Simply put, debt refinancing is taking a new loan to pay off the remainder of an old loan.
Although it might sound a bit counterintuitive to use one loan to pay for another, refinancing debt is usually a good idea when the new loan is a better loan (in one way or another). For example, the new loan could save you money on interest rates, expand your available cash flow, give you extra capital for new purchases, and so much more.
3 Best Reasons to Refinance
- Lower Interest Rates
One of the most common reasons that business owners refinance debt is to acquire a lower interest rate.
This is a very popular route when a current loan has a high monthly payment that is eating too far into your cash flows. Refinancing the loan to get a lower rate usually means that you’re monthly payments will drop and you will pay less money in interest over the length of the term.
In other words, refinancing can decrease the cost of your capital. You will now be borrowing the same amount, for less.
- Longer Loan Terms
Another common reason that business owners refinance loans is to spread the loan amount over a longer term. This gives the borrower more time to pay off the borrowed money (plus the interest), meaning that each monthly payment will be less.
Some reasons to look for a longer term might be that your current loan’s payments are too much for your cash flows, you want to lower each individual payment amount, or you want to change up your payment frequency—such as switching to monthly instead of weekly payments.

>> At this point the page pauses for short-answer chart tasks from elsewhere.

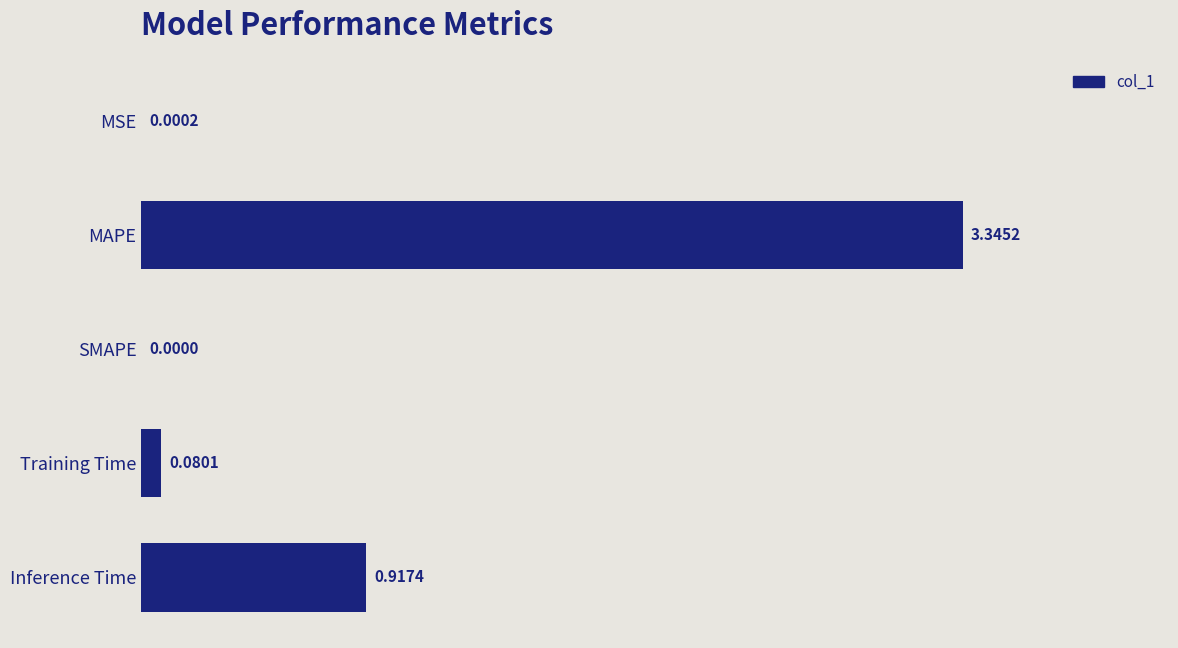

What is the sum of all values?

4.3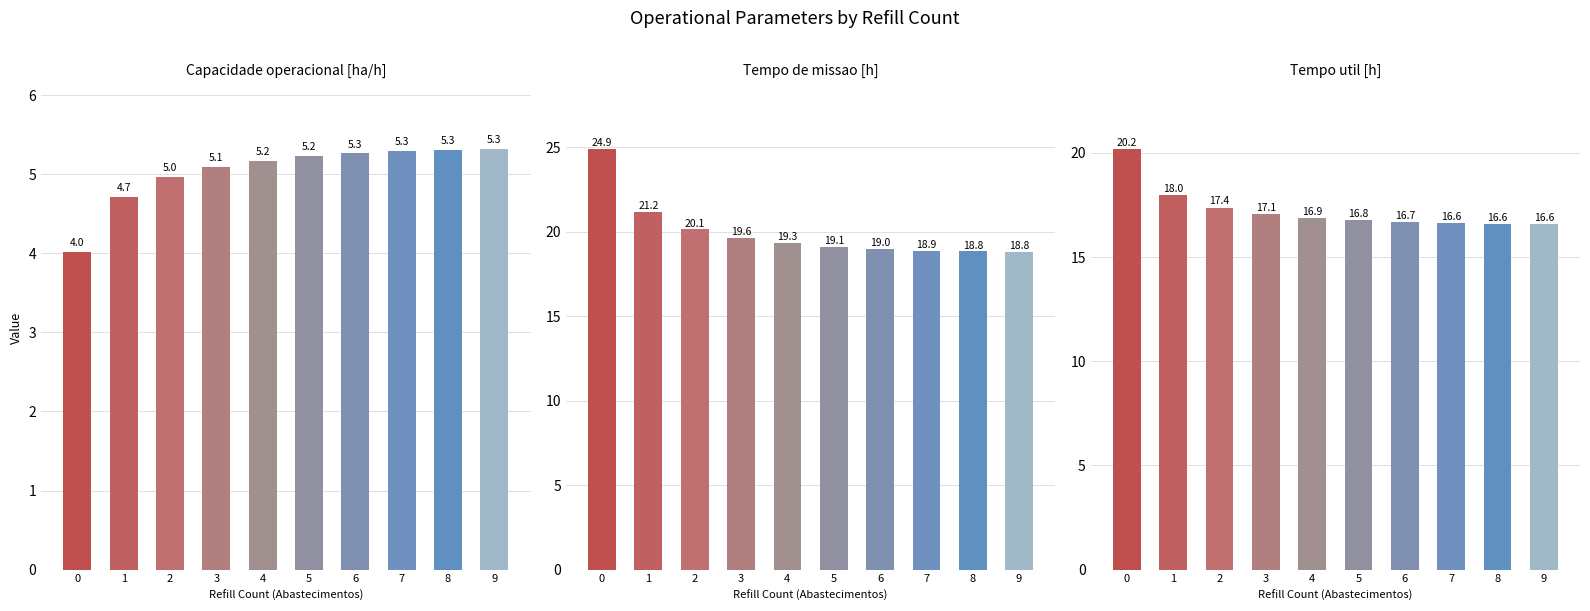

What is the spread (max minus min) of values at 2?

15.2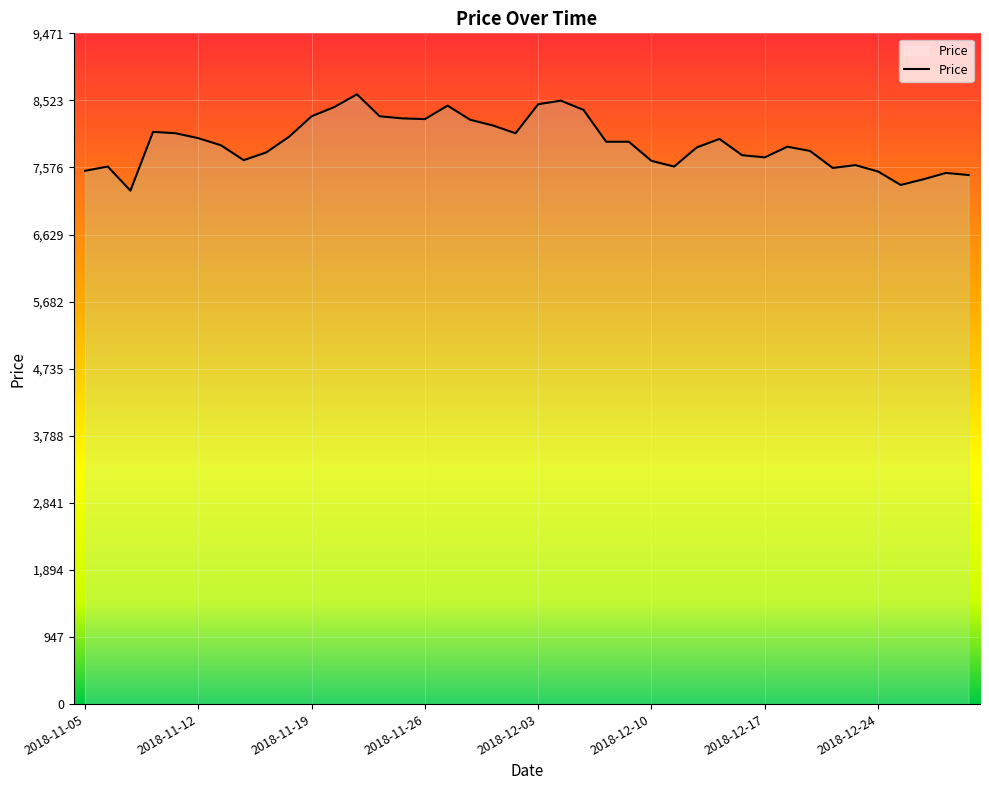

What is the smallest value displayed?

7250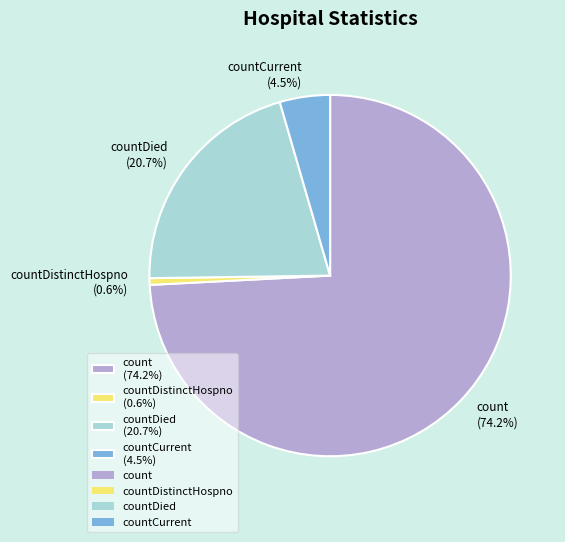

Count the number of slices in the pie.

4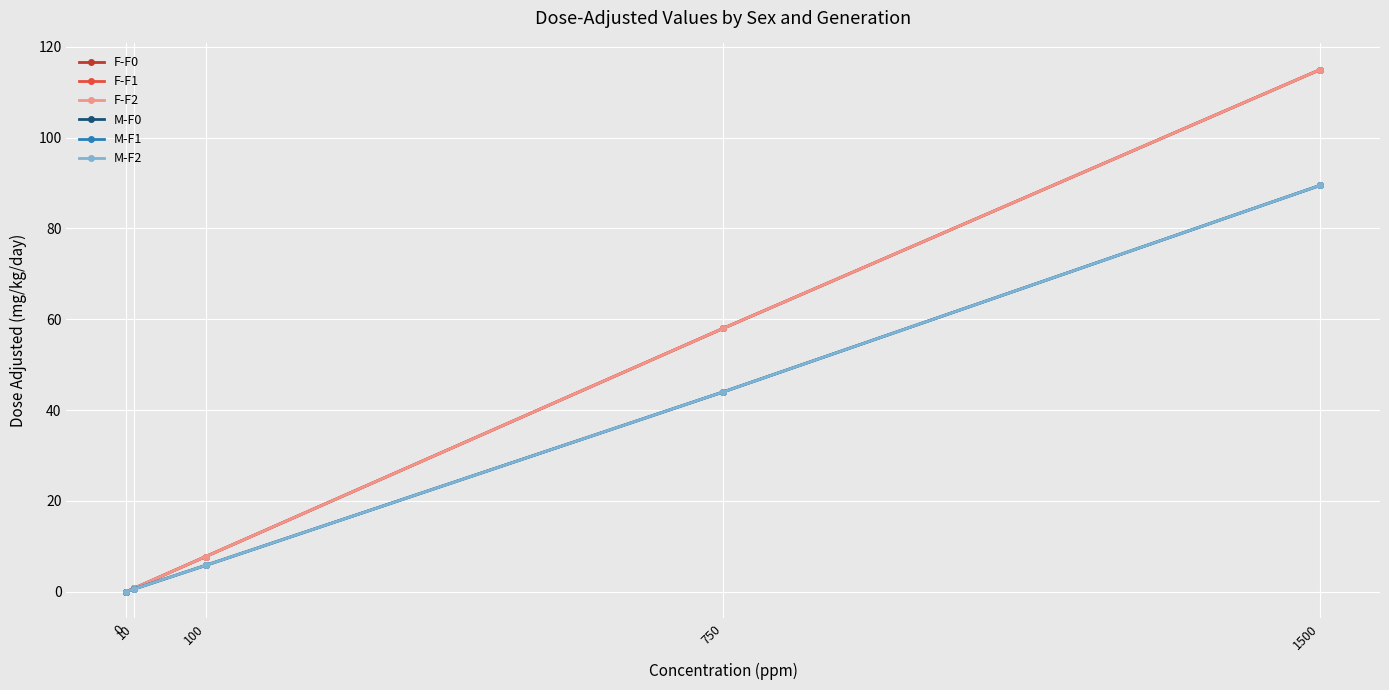

What is the value of the M-F0 point at the 4th from the left?

44.0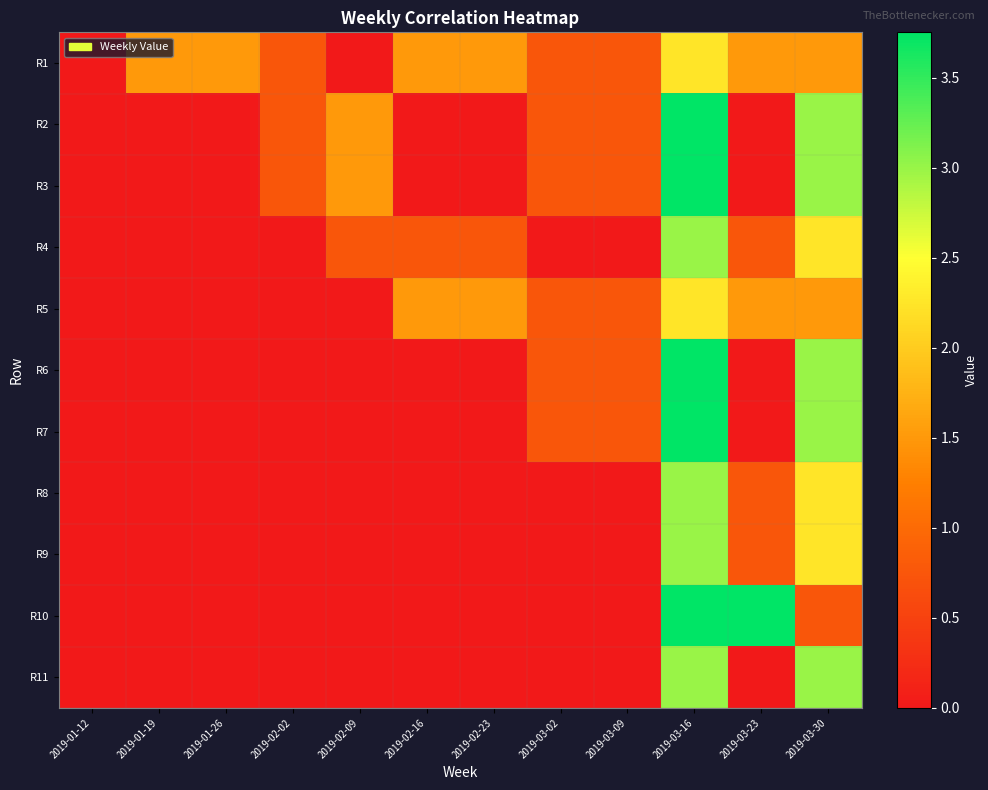

Reading right to left, transcribe all the data shown in this chart.

R1: 2019-03-30=1.5	2019-03-23=1.5	2019-03-16=2.3	2019-03-09=0.8	2019-03-02=0.8	2019-02-23=1.5	2019-02-16=1.5	2019-02-09=0.0	2019-02-02=0.8	2019-01-26=1.5	2019-01-19=1.5	2019-01-12=0.0
R2: 2019-03-30=3.0	2019-03-23=0.0	2019-03-16=3.8	2019-03-09=0.8	2019-03-02=0.8	2019-02-23=0.0	2019-02-16=0.0	2019-02-09=1.5	2019-02-02=0.8	2019-01-26=0.0	2019-01-19=0.0	2019-01-12=0.0
R3: 2019-03-30=3.0	2019-03-23=0.0	2019-03-16=3.8	2019-03-09=0.8	2019-03-02=0.8	2019-02-23=0.0	2019-02-16=0.0	2019-02-09=1.5	2019-02-02=0.8	2019-01-26=0.0	2019-01-19=0.0	2019-01-12=0.0
R4: 2019-03-30=2.3	2019-03-23=0.8	2019-03-16=3.0	2019-03-09=0.0	2019-03-02=0.0	2019-02-23=0.8	2019-02-16=0.8	2019-02-09=0.8	2019-02-02=0.0	2019-01-26=0.0	2019-01-19=0.0	2019-01-12=0.0
R5: 2019-03-30=1.5	2019-03-23=1.5	2019-03-16=2.3	2019-03-09=0.8	2019-03-02=0.8	2019-02-23=1.5	2019-02-16=1.5	2019-02-09=0.0	2019-02-02=0.0	2019-01-26=0.0	2019-01-19=0.0	2019-01-12=0.0
R6: 2019-03-30=3.0	2019-03-23=0.0	2019-03-16=3.8	2019-03-09=0.8	2019-03-02=0.8	2019-02-23=0.0	2019-02-16=0.0	2019-02-09=0.0	2019-02-02=0.0	2019-01-26=0.0	2019-01-19=0.0	2019-01-12=0.0
R7: 2019-03-30=3.0	2019-03-23=0.0	2019-03-16=3.8	2019-03-09=0.8	2019-03-02=0.8	2019-02-23=0.0	2019-02-16=0.0	2019-02-09=0.0	2019-02-02=0.0	2019-01-26=0.0	2019-01-19=0.0	2019-01-12=0.0
R8: 2019-03-30=2.3	2019-03-23=0.8	2019-03-16=3.0	2019-03-09=0.0	2019-03-02=0.0	2019-02-23=0.0	2019-02-16=0.0	2019-02-09=0.0	2019-02-02=0.0	2019-01-26=0.0	2019-01-19=0.0	2019-01-12=0.0
R9: 2019-03-30=2.3	2019-03-23=0.8	2019-03-16=3.0	2019-03-09=0.0	2019-03-02=0.0	2019-02-23=0.0	2019-02-16=0.0	2019-02-09=0.0	2019-02-02=0.0	2019-01-26=0.0	2019-01-19=0.0	2019-01-12=0.0
R10: 2019-03-30=0.8	2019-03-23=3.8	2019-03-16=3.8	2019-03-09=0.0	2019-03-02=0.0	2019-02-23=0.0	2019-02-16=0.0	2019-02-09=0.0	2019-02-02=0.0	2019-01-26=0.0	2019-01-19=0.0	2019-01-12=0.0
R11: 2019-03-30=3.0	2019-03-23=0.0	2019-03-16=3.0	2019-03-09=0.0	2019-03-02=0.0	2019-02-23=0.0	2019-02-16=0.0	2019-02-09=0.0	2019-02-02=0.0	2019-01-26=0.0	2019-01-19=0.0	2019-01-12=0.0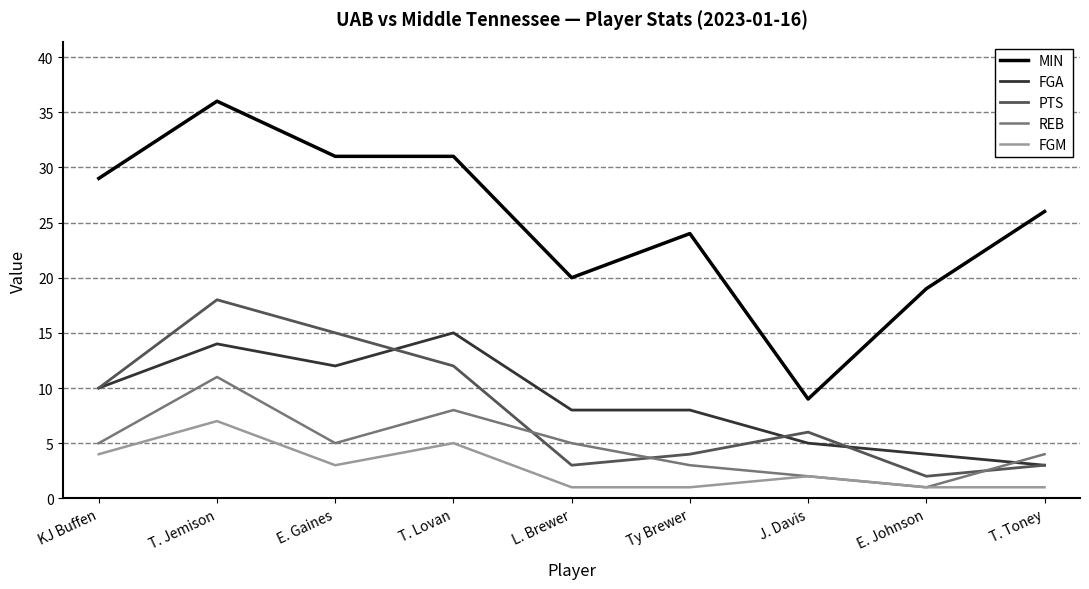

Is the value of FGM at T. Toney greater than the value of REB at L. Brewer?

No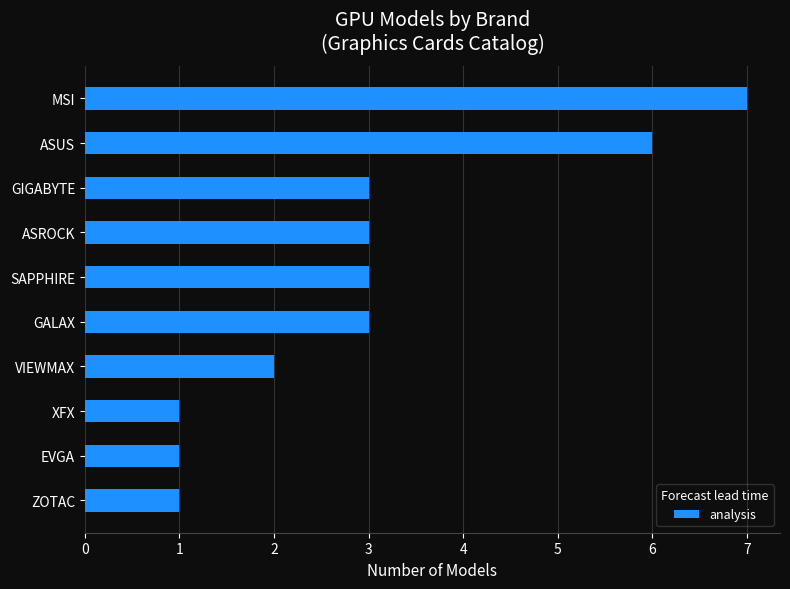

Reading bottom to top, extract all data points from this chart.

ZOTAC=1	EVGA=1	XFX=1	VIEWMAX=2	GALAX=3	SAPPHIRE=3	ASROCK=3	GIGABYTE=3	ASUS=6	MSI=7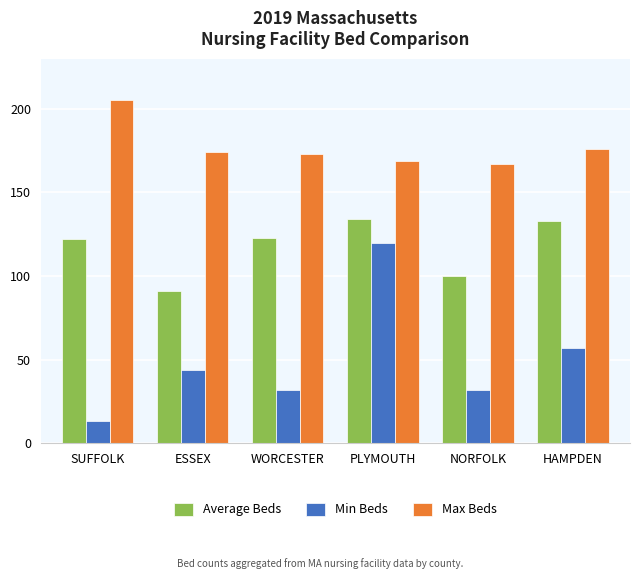

At which label does Min Beds reach its minimum?

SUFFOLK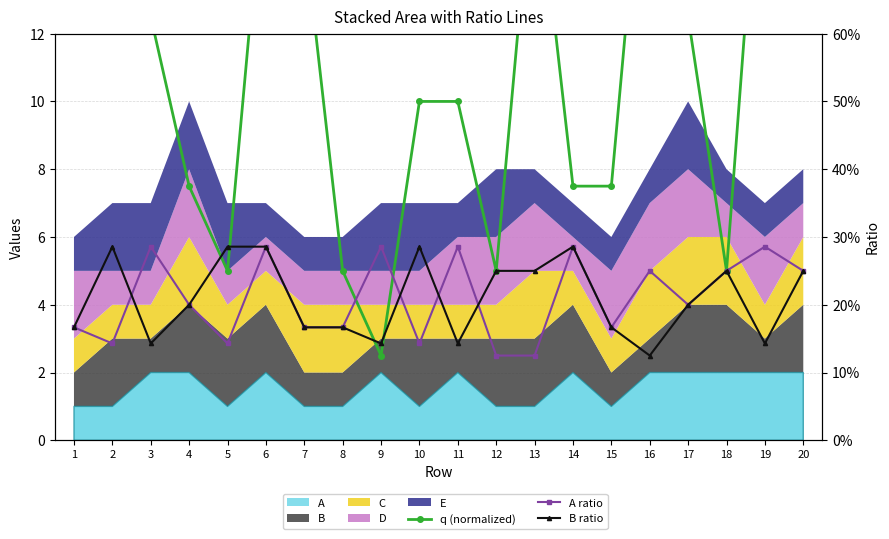

True or false: A ratio and B ratio cross at least once.

True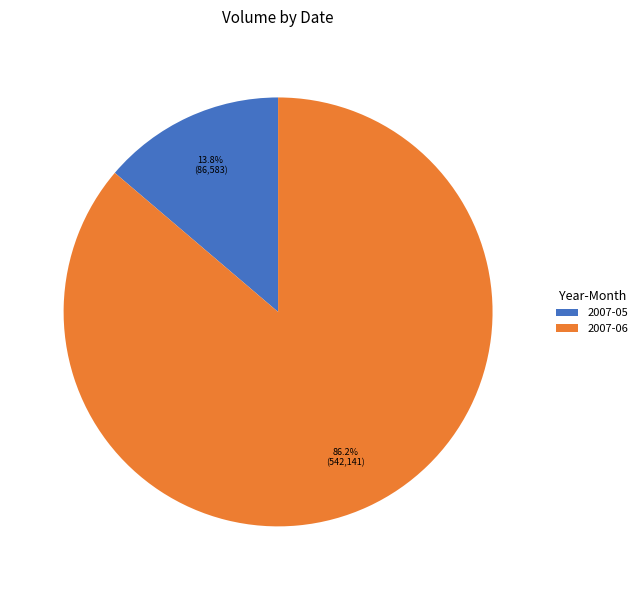

Is the sum of 2007-06 and 2007-05 greater than half?

Yes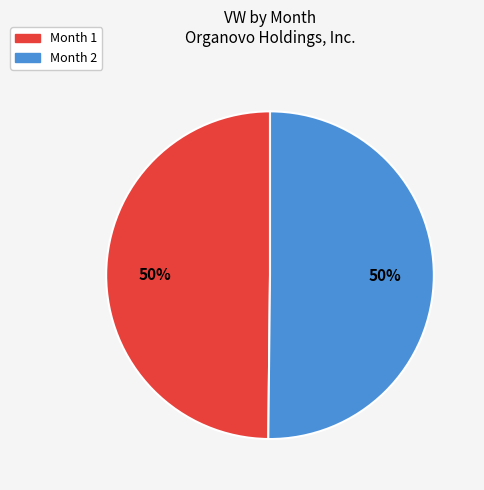

Approximately how many times larger is the value at Month 2 compared to Month 1?

1.0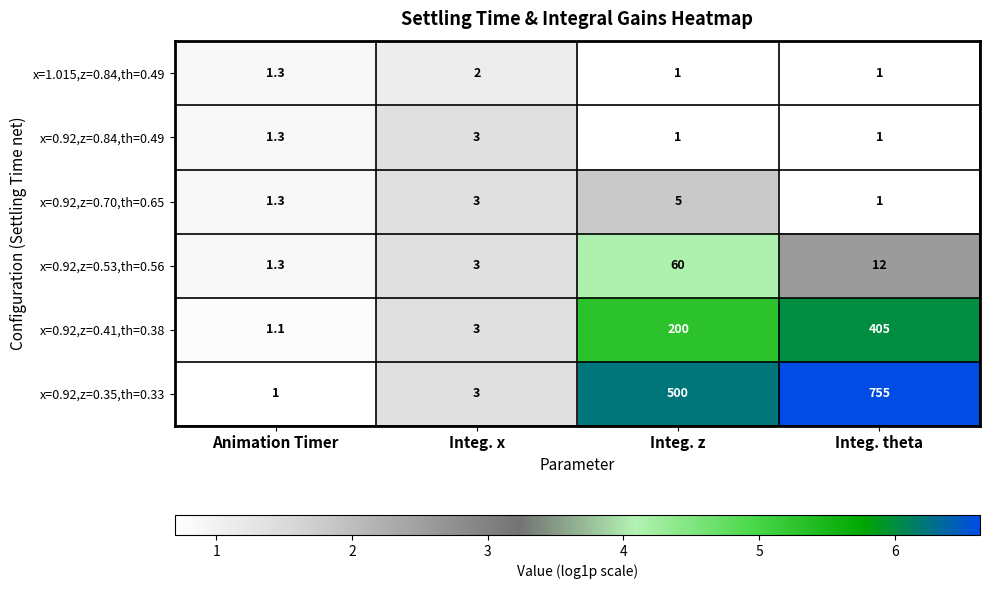

At how many categories does at least one series exceed 5?

2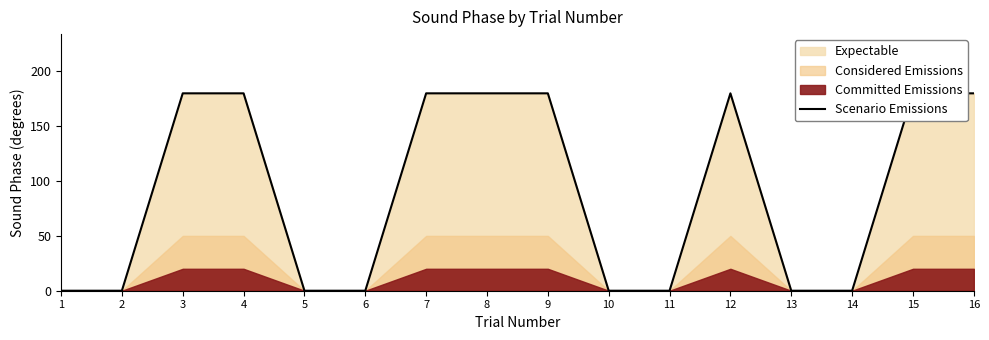

Reading right to left, transcribe all the data shown in this chart.

180	180	0	0	180	0	0	180	180	180	0	0	180	180	0	0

Regardless of the specific benefit you’re looking for, a longer loan term is one important reason why many of business owners seek refinancing.
- More Capital
Although straightforward, this is another very important reason that business owners seek refinancing.
A new loan can come with a larger pile of cash that can be used to continue growing your company.
When you refinance the old debt, you can ask for a larger loan amount so that you can pay off the old debt and simultaneously invest more capital into your business. This way, you won’t be taking out multiple loans at once or waiting to expand until after you pay off the first loan entirely.
These are some of the big “why’s” behind debt refinancing. It is very common for business owners to find themselves under 1, 2, or even all 3 of these circumstances. If you find yourself in that place, debt refinancing may be a viable option for your business to help your current financial position, while growing your business at the same time.